» **Task goal**: Transcribe every record in full, keeping it exactly the same.

» **Given records**:
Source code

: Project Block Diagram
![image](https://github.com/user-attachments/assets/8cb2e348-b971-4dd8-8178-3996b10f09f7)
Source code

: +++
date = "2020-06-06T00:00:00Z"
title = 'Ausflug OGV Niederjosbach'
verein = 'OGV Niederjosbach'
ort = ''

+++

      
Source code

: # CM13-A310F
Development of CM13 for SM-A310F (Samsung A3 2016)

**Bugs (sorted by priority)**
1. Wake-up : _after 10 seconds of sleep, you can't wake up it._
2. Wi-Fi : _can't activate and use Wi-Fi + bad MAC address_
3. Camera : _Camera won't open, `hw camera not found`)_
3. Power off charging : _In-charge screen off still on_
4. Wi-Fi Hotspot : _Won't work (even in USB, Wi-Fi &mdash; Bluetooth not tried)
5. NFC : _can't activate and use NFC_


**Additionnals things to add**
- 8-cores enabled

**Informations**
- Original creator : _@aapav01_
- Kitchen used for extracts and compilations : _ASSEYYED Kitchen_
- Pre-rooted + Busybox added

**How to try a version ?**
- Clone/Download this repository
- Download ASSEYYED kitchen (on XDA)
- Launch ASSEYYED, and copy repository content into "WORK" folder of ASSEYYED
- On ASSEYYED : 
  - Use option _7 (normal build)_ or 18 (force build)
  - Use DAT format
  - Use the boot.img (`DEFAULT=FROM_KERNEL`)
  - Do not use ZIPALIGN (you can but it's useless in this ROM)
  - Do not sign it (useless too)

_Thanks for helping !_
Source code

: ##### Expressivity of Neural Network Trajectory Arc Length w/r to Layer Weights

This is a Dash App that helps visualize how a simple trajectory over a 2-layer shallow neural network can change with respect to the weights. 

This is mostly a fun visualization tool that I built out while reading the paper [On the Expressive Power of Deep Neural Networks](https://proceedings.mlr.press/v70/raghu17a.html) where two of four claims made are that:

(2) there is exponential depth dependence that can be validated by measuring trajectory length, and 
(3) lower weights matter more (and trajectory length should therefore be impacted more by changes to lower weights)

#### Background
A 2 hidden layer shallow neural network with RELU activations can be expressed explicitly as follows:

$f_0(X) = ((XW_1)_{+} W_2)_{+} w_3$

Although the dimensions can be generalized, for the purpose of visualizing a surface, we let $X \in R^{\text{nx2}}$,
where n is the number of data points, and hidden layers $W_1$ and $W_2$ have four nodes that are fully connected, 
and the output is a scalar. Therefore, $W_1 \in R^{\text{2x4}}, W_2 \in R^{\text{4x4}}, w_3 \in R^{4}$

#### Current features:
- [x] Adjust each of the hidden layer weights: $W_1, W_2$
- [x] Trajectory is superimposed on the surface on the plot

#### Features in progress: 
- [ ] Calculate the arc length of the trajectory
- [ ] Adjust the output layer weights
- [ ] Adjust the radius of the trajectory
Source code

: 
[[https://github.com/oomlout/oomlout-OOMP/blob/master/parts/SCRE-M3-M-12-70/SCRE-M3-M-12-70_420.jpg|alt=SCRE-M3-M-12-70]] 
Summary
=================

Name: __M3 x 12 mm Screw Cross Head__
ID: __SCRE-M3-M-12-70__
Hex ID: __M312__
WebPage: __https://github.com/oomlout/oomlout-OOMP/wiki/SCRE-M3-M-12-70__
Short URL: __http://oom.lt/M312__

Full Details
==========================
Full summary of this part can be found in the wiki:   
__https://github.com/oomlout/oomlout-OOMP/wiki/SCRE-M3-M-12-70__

» **Written reply**:
Source code

: Project Block Diagram
![image](https://github.com/user-attachments/assets/8cb2e348-b971-4dd8-8178-3996b10f09f7)
Source code

: +++
date = "2020-06-06T00:00:00Z"
title = 'Ausflug OGV Niederjosbach'
verein = 'OGV Niederjosbach'
ort = ''

+++

      
Source code

: # CM13-A310F
Development of CM13 for SM-A310F (Samsung A3 2016)

**Bugs (sorted by priority)**
1. Wake-up : _after 10 seconds of sleep, you can't wake up it._
2. Wi-Fi : _can't activate and use Wi-Fi + bad MAC address_
3. Camera : _Camera won't open, `hw camera not found`)_
3. Power off charging : _In-charge screen off still on_
4. Wi-Fi Hotspot : _Won't work (even in USB, Wi-Fi &mdash; Bluetooth not tried)
5. NFC : _can't activate and use NFC_


**Additionnals things to add**
- 8-cores enabled

**Informations**
- Original creator : _@aapav01_
- Kitchen used for extracts and compilations : _ASSEYYED Kitchen_
- Pre-rooted + Busybox added

**How to try a version ?**
- Clone/Download this repository
- Download ASSEYYED kitchen (on XDA)
- Launch ASSEYYED, and copy repository content into "WORK" folder of ASSEYYED
- On ASSEYYED : 
  - Use option _7 (normal build)_ or 18 (force build)
  - Use DAT format
  - Use the boot.img (`DEFAULT=FROM_KERNEL`)
  - Do not use ZIPALIGN (you can but it's useless in this ROM)
  - Do not sign it (useless too)

_Thanks for helping !_
Source code

: ##### Expressivity of Neural Network Trajectory Arc Length w/r to Layer Weights

This is a Dash App that helps visualize how a simple trajectory over a 2-layer shallow neural network can change with respect to the weights. 

This is mostly a fun visualization tool that I built out while reading the paper [On the Expressive Power of Deep Neural Networks](https://proceedings.mlr.press/v70/raghu17a.html) where two of four claims made are that:

(2) there is exponential depth dependence that can be validated by measuring trajectory length, and 
(3) lower weights matter more (and trajectory length should therefore be impacted more by changes to lower weights)

#### Background
A 2 hidden layer shallow neural network with RELU activations can be expressed explicitly as follows:

$f_0(X) = ((XW_1)_{+} W_2)_{+} w_3$

Although the dimensions can be generalized, for the purpose of visualizing a surface, we let $X \in R^{\text{nx2}}$,
where n is the number of data points, and hidden layers $W_1$ and $W_2$ have four nodes that are fully connected, 
and the output is a scalar. Therefore, $W_1 \in R^{\text{2x4}}, W_2 \in R^{\text{4x4}}, w_3 \in R^{4}$

#### Current features:
- [x] Adjust each of the hidden layer weights: $W_1, W_2$
- [x] Trajectory is superimposed on the surface on the plot

#### Features in progress: 
- [ ] Calculate the arc length of the trajectory
- [ ] Adjust the output layer weights
- [ ] Adjust the radius of the trajectory
Source code

: 
[[https://github.com/oomlout/oomlout-OOMP/blob/master/parts/SCRE-M3-M-12-70/SCRE-M3-M-12-70_420.jpg|alt=SCRE-M3-M-12-70]] 
Summary
=================

Name: __M3 x 12 mm Screw Cross Head__
ID: __SCRE-M3-M-12-70__
Hex ID: __M312__
WebPage: __https://github.com/oomlout/oomlout-OOMP/wiki/SCRE-M3-M-12-70__
Short URL: __http://oom.lt/M312__

Full Details
==========================
Full summary of this part can be found in the wiki:   
__https://github.com/oomlout/oomlout-OOMP/wiki/SCRE-M3-M-12-70__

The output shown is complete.